Essa condição de preparo prévio do acompanhante vem sendo uma “bandeira” das instituições e profissionais de saúde desde antes do advento da Lei do Acompanhante.

O trabalho de Lima et al (2011), realizado em São Luís, indicou essa situação. Os profissionais, ainda que receptivos à presença do acompanhante, entendem que os mesmos precisam de preparo para permanecerem na instituição. As questões levantadas no trabalho impõem que a acompanhante precisa não só acompanhar todo o processo de gestação, mas também ser preparado para o acontecimento do parto. Além disso, ficou evidenciado naquele trabalho que os acompanhantes são vistos por um lado como capazes de proporcionar segurança, mas também atrapalhar o trabalho da equipe e levar insegurança para a mulher.
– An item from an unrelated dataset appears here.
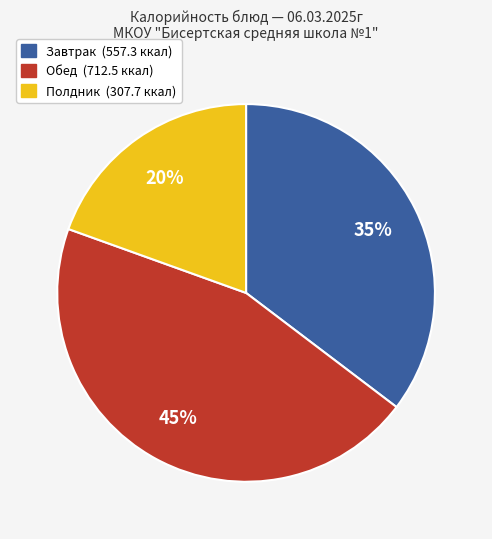

Is there a majority slice in this chart?

No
Para Zeta há um descompasso entre a Lei e a prática na maternidade entendendo que as regras impostas no interior da instituição retiram os direitos dos usuários:

“...não há flexibilização da regra, não é bom para o paciente. Então, só pode o paciente do sexo tal, só pode consultar em determinado horário, então o paciente por que ele não tem o paciente o do sexo tal, exigido na hora tal, e a Lei não diz isso, a Lei diz que tem direito a acompanhamento nas 24hs e é limitado também as dependências (GZETA).

Os profissionais lutam para se adequar à uma realidade estabelecida por lei. Os conflitos permanecem para inserção desse sujeito na instituição.